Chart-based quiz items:
● ● ●

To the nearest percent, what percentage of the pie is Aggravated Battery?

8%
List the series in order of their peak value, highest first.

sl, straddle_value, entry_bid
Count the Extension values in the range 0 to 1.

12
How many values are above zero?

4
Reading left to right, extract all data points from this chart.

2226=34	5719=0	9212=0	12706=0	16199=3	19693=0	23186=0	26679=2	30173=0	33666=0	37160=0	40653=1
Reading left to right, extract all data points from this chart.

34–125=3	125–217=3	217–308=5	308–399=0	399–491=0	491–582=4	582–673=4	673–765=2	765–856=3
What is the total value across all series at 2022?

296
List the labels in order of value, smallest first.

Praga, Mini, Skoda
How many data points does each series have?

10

● ● ●

Please arrange every line of the entries above as a JSON list of strings, one string per line, leaving out the blank lines.

TASK SOLUTION =>
[
  "To the nearest percent, what percentage of the pie is Aggravated Battery?",
  "8%",
  "List the series in order of their peak value, highest first.",
  "sl, straddle_value, entry_bid",
  "Count the Extension values in the range 0 to 1.",
  "12",
  "How many values are above zero?",
  "4",
  "Reading left to right, extract all data points from this chart.",
  "2226=34\t5719=0\t9212=0\t12706=0\t16199=3\t19693=0\t23186=0\t26679=2\t30173=0\t33666=0\t37160=0\t40653=1",
  "Reading left to right, extract all data points from this chart.",
  "34–125=3\t125–217=3\t217–308=5\t308–399=0\t399–491=0\t491–582=4\t582–673=4\t673–765=2\t765–856=3",
  "What is the total value across all series at 2022?",
  "296",
  "List the labels in order of value, smallest first.",
  "Praga, Mini, Skoda",
  "How many data points does each series have?",
  "10"
]